2017-11-14 18:06:40 ERROR: command 'set -o pipefail && pvesm export SSDstorage:subvol-100-disk-1 zfs - -with-snapshots 0 -snapshot __migration__ | /usr/bin/ssh -o 'BatchMode=yes' -o 'HostKeyAlias=nodo1' root@192.168.100.11 -- pvesm import SSDstorage:subvol-100-disk-1 zfs - -with-snapshots 0 -delete-snapshot __migration__' failed: exit code 255
2017-11-14 18:06:40 aborting phase 1 - cleanup resources
2017-11-14 18:06:40 ERROR: found stale volume copy 'SSDstorage:subvol-100-disk-1' on node 'nodo1'
2017-11-14 18:06:40 start final cleanup
2017-11-14 18:06:40 ERROR: migration aborted (duration 00:00:00): command 'set -o pipefail && pvesm export SSDstorage:subvol-100-disk-1 zfs - -with-snapshots 0 -snapshot __migration__ | /usr/bin/ssh -o 'BatchMode=yes' -o 'HostKeyAlias=nodo1' root@192.168.100.11 -- pvesm import SSDstorage:subvol-100-disk-1 zfs - -with-snapshots 0 -delete-snapshot __migration__' failed: exit code 255
TASK ERROR: migration aborted

----------------------------------------------

- Workaound: delete snapshot and vm image on the failed node and migrate manually the VM.

es:
root@nodo2:~# zfs list -t all
NAME USED AVAIL REFER MOUNTPOINT
SSDstorage 599M 3.59T 30.6K /SSDstorage
SSDstorage/subvol-101-disk-1 598M 7.42G 597M /SSDstorage/subvol-101-disk-1
SSDstorage/subvol-101-disk-1@__replicate_101-0_1510683082__ 1.31M - 597M -
rpool 9.85G 221G 96K /rpool
rpool/ROOT 1.34G 221G 96K /rpool/ROOT
rpool/ROOT/pve-1 1.34G 221G 1.34G /
rpool/data 96K 221G 96K /rpool/data
rpool/swap 8.50G 229G 64K -
root@nodo2:~# zfs destroy -r SSDstorage/subvol-101-disk-1

- Live Migration Works Well after deleting old volume on the failed server.
- Live Migration Works without node's fail .. in normal state.

Some ideas ?
Thanks!

pveversion -V
proxmox-ve: 5.1-26 (running kernel: 4.13.4-1-pve)
pve-manager: 5.1-36 (running version: 5.1-36/131401db)
pve-kernel-4.13.4-1-pve: 4.13.4-26
pve-kernel-4.10.15-1-pve: 4.10.15-15
libpve-http-server-perl: 2.0-6
lvm2: 2.02.168-pve6
corosync: 2.4.2-pve3
libqb0: 1.0.1-1
pve-cluster: 5.0-15
qemu-server: 5.0-17
pve-firmware: 2.0-3
libpve-common-perl: 5.0-20
libpve-guest-common-perl: 2.0-13
libpve-access-control: 5.0-7
libpve-storage-perl: 5.0-16
pve-libspice-server1: 0.12.8-3
vncterm: 1.5-2
pve-docs: 5.1-12
pve-qemu-kvm: 2.9.1-2
pve-container: 2.0-17
pve-firewall: 3.0-3
pve-ha-manager: 2.0-3
ksm-control-daemon: 1.2-2
glusterfs-client: 3.8.8-1
lxc-pve: 2.1.0-2
lxcfs: 2.0.7-pve4
criu: 2.11.1-1~bpo90
novnc-pve: 0.6-4
smartmontools: 6.5+svn4324-1
zfsutils-linux: 0.7.3-pve1~bpo9

harvie · Nov 15, 2017

Sadly.
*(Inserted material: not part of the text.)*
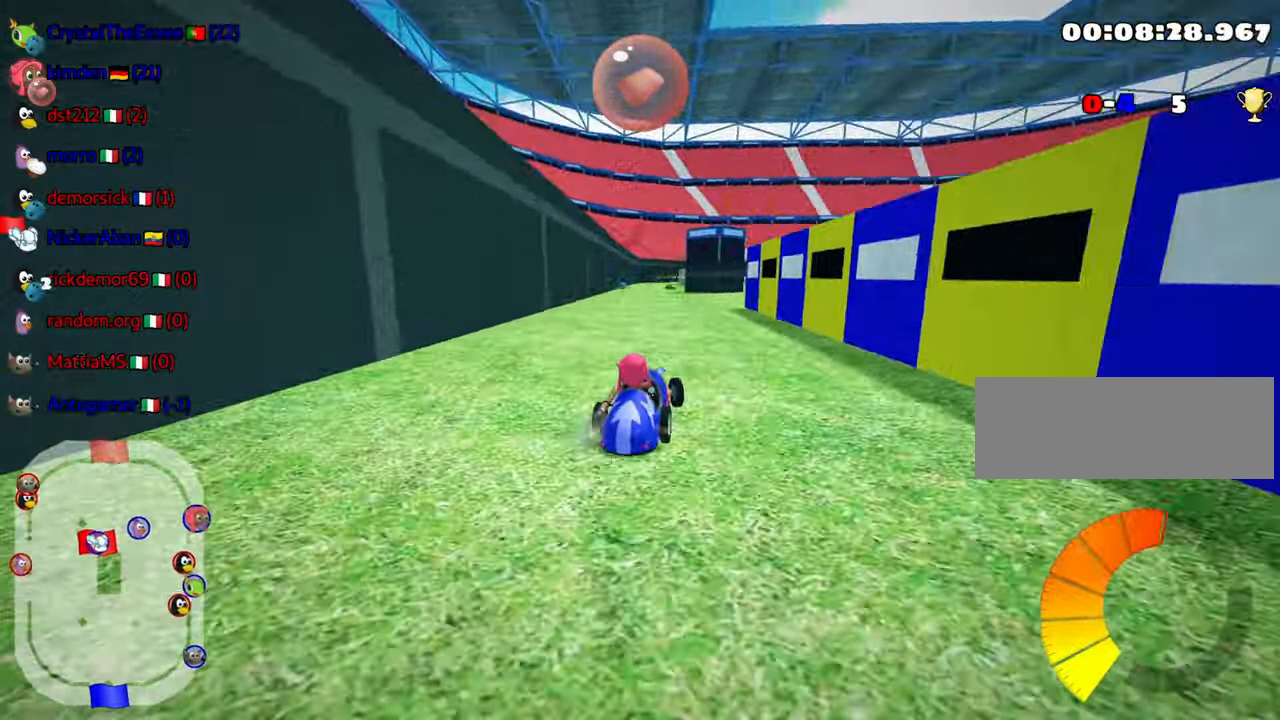
{"keys": ["left", "skid", "up"], "events": [[167, "left", "up"], [233, "right", "down"], [433, "left", "down"], [500, "right", "up"]]}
For some reason this is not yet implemented. I wish it wil be sorted out in Proxmox 5.2, but i saw no activity on this topic.

yena · Nov 15, 2017

harvie said:
Sadly. For some reason this is not yet implemented. I wish it wil be sorted out in Proxmox 5.2, but i saw no activity on this topic.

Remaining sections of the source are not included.